Executive summary
- Definition: intentional self-poisoning or self-injury, irrespective of apparent purpose.
- First priority: immediate physical safety (toxicity, bleeding, injury) and safeguarding concerns.
- Second priority: a compassionate, non-judgemental approach that facilitates disclosure and engagement.
- Psychosocial assessment is central; avoid over-reliance on risk scores as a substitute for clinical assessment and planning.
- Aftercare matters: clear follow-up plan, safety planning, and involving family/carers (with consent) reduces future harm risk.
- Safer prescribing (limit quantities, review high-toxicity meds, coordinate with pharmacy) is a practical prevention lever.
Immediate assessment (primary care and urgent care interface)
- Medical assessment: ABCs, injuries requiring urgent care, bleeding risk, intoxication/overdose specifics (substance, dose, timing), and need for ED/toxicology pathway.
- Mental state: current suicidal intent, plans, protective factors, substance use, psychosis, agitation, and ability to maintain safety today.
- Safeguarding: children/young people, domestic abuse, coercion, exploitation, and capacity concerns.
- Documentation: what happened, why now, and what the agreed safety plan is — with clear escalation triggers.
Management (what to do today)
- Urgent referral if high suicide risk, inability to maintain safety, severe mental illness symptoms, or significant safeguarding concerns.
- Safety planning: collaboratively identify warning signs, internal coping strategies, people/places for distraction, contacts for help, crisis numbers, and means restriction steps.
- Involve supports (family/carers) where appropriate and with consent; consider supervised environment if risk is high.
- Aftercare: arrange follow-up within an appropriate timeframe (often 24–72h if recent episode/high risk) and ensure continuity with mental health services if involved.
- Substance use: address intoxication and dependency risk (brief intervention + signposting/referral).
Safer prescribing and means restriction (high impact in practice)
- Limit quantities of potentially lethal medications and coordinate dispensing intervals with pharmacy where appropriate.
- Review high-toxicity drugs (e.g., tricyclics, large paracetamol supplies, opioids) and adjust to lower-risk alternatives if clinically appropriate.
- Document an agreed plan for medication storage and access where feasible (especially in adolescents/households with risk).
Frequently asked questions
Should I use a risk score to decide what to do?
Risk tools can inform thinking but should not replace a compassionate psychosocial assessment and a clear safety/aftercare plan.
When is ED mandatory?
When there is significant injury, suspected serious overdose/toxicity, reduced consciousness, ongoing medical instability, or clinician concern about immediate safety.
How soon should I follow up after an episode?
As soon as clinically appropriate — often within 24–72 hours if risk is elevated — and ensure the person knows how to access crisis support immediately if needed.
What is the most practical prevention step in primary care?
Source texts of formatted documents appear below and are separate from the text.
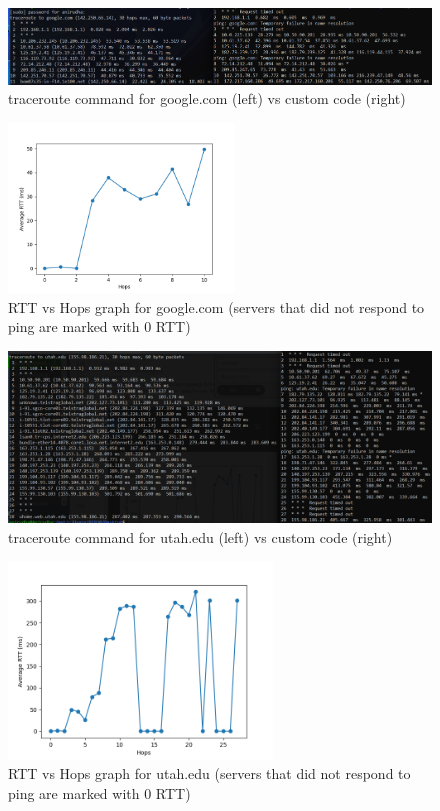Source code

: \documentclass[]{assignment}
\begin{document}
            \begin{figure}[hbt!]
    \centering
    \includegraphics[width=18cm]{assignment-1/report/googleping.png}
    \caption{traceroute command for google.com (left) vs custom code (right)}
    \label{fig:galaxy}
    \end{figure}
        \begin{figure}[hbt!]
    \centering
    \includegraphics[width=6cm]{assignment-1/report/trace-google.com.png}
    \caption{RTT vs Hops graph for google.com (servers that did not respond to ping are marked with 0 RTT)}
    \label{fig:galaxy}
    \end{figure}
                \begin{figure}[hbt!]
    \centering
    \includegraphics[width=18cm]{assignment-1/report/utah.png}
    \caption{traceroute command for utah.edu (left) vs custom code (right)}
    \label{fig:galaxy}
    \end{figure}
        \begin{figure}[hbt!]
    \centering
    \includegraphics[width=7cm]{assignment-1/report/trace-utah.edu.png}
    \caption{RTT vs Hops graph for utah.edu (servers that did not respond to ping are marked with 0 RTT)}
    \label{fig:galaxy}
    \end{figure}
\end{document}
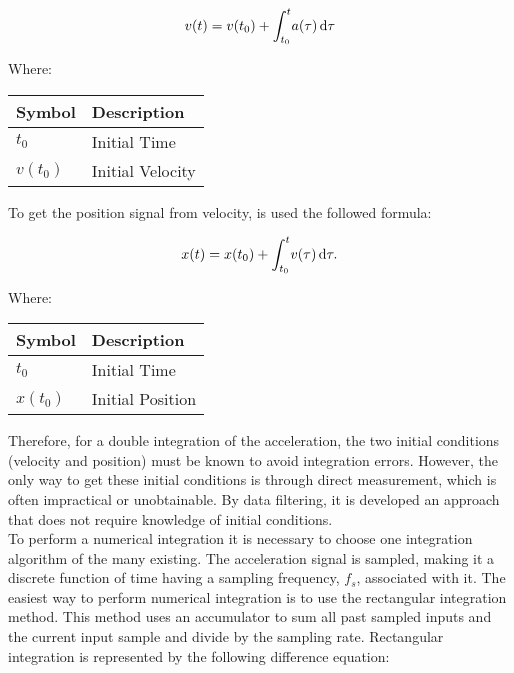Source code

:\documentclass[tesi]{subfiles}
\begin{document}
\begin{center}
\begin{equation}
 {\large v(t) = v(t_{0}) + \int_{t_{0}}^{t} \! a(\tau) \, \mathrm{d}\tau}
\end{equation}

Where: \\
\begin{table}[ht]
\centering
    \begin{tabular}{ | l | l |}
    
    \hline
    Symbol & Description \\ \hline
   \quad  $t_{0}$ & Initial Time \\ \hline
	   \quad  $v(t_{0})$ & Initial Velocity\\  
\hline 
    \end{tabular}
\end{table}
\end{center}

\noindent To get the position signal from velocity, is used the followed formula:
\begin{center}
\begin{equation}
 {\large x(t) = x(t_{0}) + \int_{t_{0}}^{t} \! v(\tau) \, \mathrm{d}\tau.}
\end{equation}

Where: \\
\begin{table}[ht]
\centering
    \begin{tabular}{ | l | l |}
    
    \hline
    Symbol & Description \\ \hline
   \quad  $t_{0}$ & Initial Time \\ \hline
	   \quad  $x(t_{0})$ & Initial Position \\  
\hline 
    \end{tabular}
\end{table}
\end{center}
\noindent Therefore, for a double integration of the acceleration, the two initial
conditions (velocity and position) must be known to avoid integration errors. However,
the only way to get these initial conditions is through direct measurement, which is often
impractical or unobtainable. By  data filtering, it is developed an approach that does not require knowledge of initial conditions.\\
To perform a numerical integration it is necessary to choose one integration algorithm of the many existing. 
The acceleration signal is sampled, making it a discrete function of time having a sampling frequency, $f_{s}$, associated with it. The easiest way to perform numerical integration is to use the rectangular integration method. This method uses an accumulator to sum all past sampled inputs and the current input sample and divide by the sampling rate. Rectangular integration is represented by the following difference equation:
\end{document}
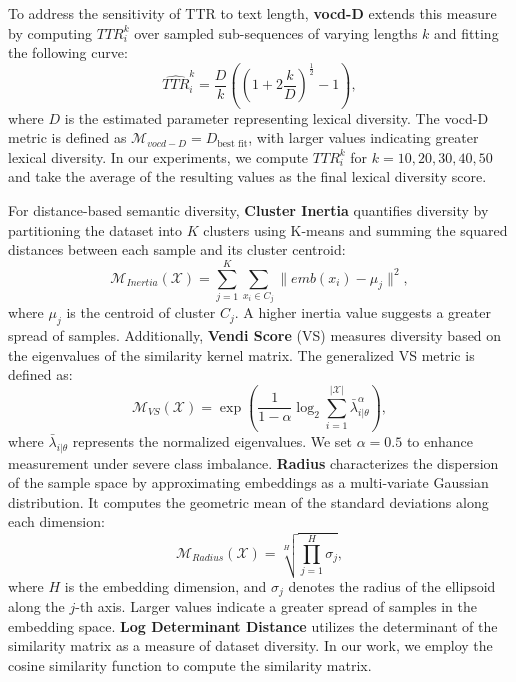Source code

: To address the sensitivity of TTR to text length, \textbf{vocd-D} extends this measure by computing $TTR_i^k$ over sampled sub-sequences of varying lengths $k$ and fitting the following curve:  
\begin{equation}  
    \hat{TTR}_i^k = \frac{D}{k} \left( (1 + 2 \frac{k}{D})^{\frac{1}{2}} - 1 \right),  
\end{equation}  
where $D$ is the estimated parameter representing lexical diversity. The vocd-D metric is defined as $\mathcal{M}_{vocd-D} = D_{\text{best fit}}$, with larger values indicating greater lexical diversity. In our experiments, we compute $TTR_i^k$ for $k = 10, 20, 30, 40, 50$ and take the average of the resulting values as the final lexical diversity score. 

For distance-based semantic diversity, 
\textbf{Cluster Inertia} \cite{du2019boosting-Inertia} quantifies diversity by partitioning the dataset into $K$ clusters using K-means and summing the squared distances between each sample and its cluster centroid:  
\begin{equation}  
    \mathcal{M}_{Inertia}(\mathcal{X}) = \sum_{j=1}^{K} \sum_{x_i \in C_j} \|emb(x_i) - \mu_j\|^2,  
\end{equation}  
where $\mu_j$ is the centroid of cluster $C_j$. A higher inertia value suggests a greater spread of samples.  
Additionally, \textbf{Vendi Score} (VS) \cite{pasarkar2023cousins-Vendi} measures diversity based on the eigenvalues of the similarity kernel matrix. The generalized VS metric is defined as:  
\begin{equation}  
    \mathcal{M}_{VS}(\mathcal{X}) = \exp\left(\frac{1}{1 - \alpha} \log_2 \sum_{i=1}^{|\mathcal{X}|} \bar{\lambda}_{i|\theta}^{\alpha} \right),  
\end{equation}  
where $\bar{\lambda}_{i|\theta}$ represents the normalized eigenvalues. We set $\alpha=0.5$ to enhance measurement under severe class imbalance.
\textbf{Radius} \cite{lai2020diversity-Radius} characterizes the dispersion of the sample space by approximating embeddings as a multi-variate Gaussian distribution. It computes the geometric mean of the standard deviations along each dimension:  
\begin{equation}  
    \mathcal{M}_{Radius}(\mathcal{X}) = \sqrt[H]{\prod_{j=1}^{H} \sigma_j},  
\end{equation}  
where $H$ is the embedding dimension, and $\sigma_j$ denotes the radius of the ellipsoid along the $j$-th axis. Larger values indicate a greater spread of samples in the embedding space. \textbf{Log Determinant Distance} \cite{wang2024diversity-logD} utilizes the determinant of the similarity matrix as a measure of dataset diversity. In our work, we employ the cosine similarity function to compute the similarity matrix.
Collaborative safety planning plus safer prescribing/dispensing (limiting quantities of high-toxicity medicines) and rapid connection to appropriate services.
What if the person refuses help?
Explore reasons, offer alternatives, provide written crisis contacts and a safety plan, consider safeguarding duties, and escalate if risk is immediate or capacity is impaired.
Transparency
This page is an educational, clinician-written summary of publicly available NICE guidance intended for trained healthcare professionals. It uses original wording (not copied text) and should be used alongside the full NICE source, local pathways, and clinical judgement. Doses provided are for general reference; always check the BNF/SPC.